PGT-A: Part 2

The field of preimplantation genetic testing (PGT) is evolving fast. It is essential for regulation and standardization of diagnostic testing in PGT. Preimplantation genetics testing of monogenic disorders (PGT-M) has significant effect and meaning in detecting single-gene diseases, but the application of PGT-M still has certain limitations and deficiencies in some cases. There are some factors that restrict the clinical application of PGT-M, such as small families, expand carrier screening, small number of embryos, allele drop-out (ADO), parental mosaicism and so on. It is important to discusses how to the collect DNA samples, establish haplotypes, determine genetic markers and assessment of the risk of positive embryos implantation in above. For example, whether the pathogenic variants themselves are incorporated in the clinical test depends on multiple factors, including the mutant source (familial or de novo), the variant type and the preclinical work-up results. In addition, there are some detailed technical recommendations for the most applied methods. Providing better genetic counseling to couples with single-gene diseases. It can help them make better reproductive choices. In short, we should focus on the pitfalls of PGT-M application, which will promote PGT-M to have broader application prospects.

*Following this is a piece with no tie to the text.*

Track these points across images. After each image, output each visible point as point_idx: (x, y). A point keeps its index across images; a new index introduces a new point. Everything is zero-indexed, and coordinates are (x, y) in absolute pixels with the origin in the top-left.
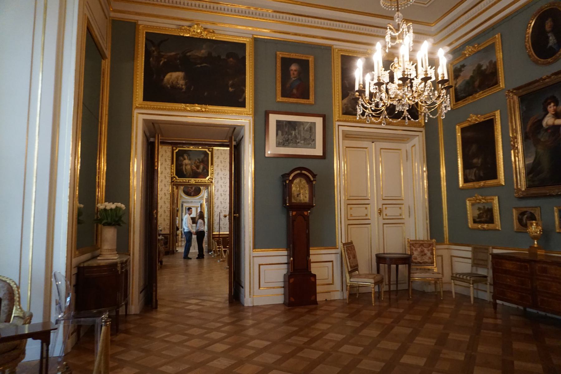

Embryonic mosaicism is a phenomenon characterized by the presence of karyotypically different cell lines within the same embryo. It is relatively common in human preimplantation embryos and may occur with regard to numerical aberrations and/or structural aneuploidy.
Until recently, mosaic embryos were not transferred because they were considered abnormal. However, recent studies demonstrate that mosaic embryos hold the potential to implant, and result in the birth of healthy babies. Therefore, the transfer of these embryos is now offered as an option for those patients with no euploid embryos available in some clinics.

Due to the limited available data on pregnancy outcome (no more than 300 mosaic embryos have been reported in a single study) and unknown potential risks associated with mosaic embryo some argue that mosaicism should not yet be reported or that embryos classified as mosaic should not be transferred. Recently criticism has been raised about mosaic embryos.

These doubts can only be addressed with larger data-sets than currently published. Here we conducted a multicentric prospective study involving assessment of embryos obtained from 2.685 PGT cycles collected from May 2016-January 2020. We analyzed the outcomes of 1000 mosaic embryos and compared their outcome with that obtained from the transfer of euploid embryos. We also analyzed the outcomes of the different types of mosaic embryos.

The results of this study indicate that mosaic embryos miscarry more often and implant less often than euploid embryos, but that approximately 30% of them can still result in a viable pregnancy. No difference in the clinical outcome between monosomic and trisomic mosaics was reported, but mosaic blastocysts carrying multiple chromosome abnormalities (complex mosaic) had the lowest viability among the mosaic embryos. Complex and single segmental mosaics fared better than all other types.

The study provides the largest dataset of transferred mosaic embryo outcomes reported to date. This compiled analysis conclusively shows that embryos with different pattern of chromosomal mosaicism have a distinct set of clinical outcomes. These findings should be considered for genetic counseling.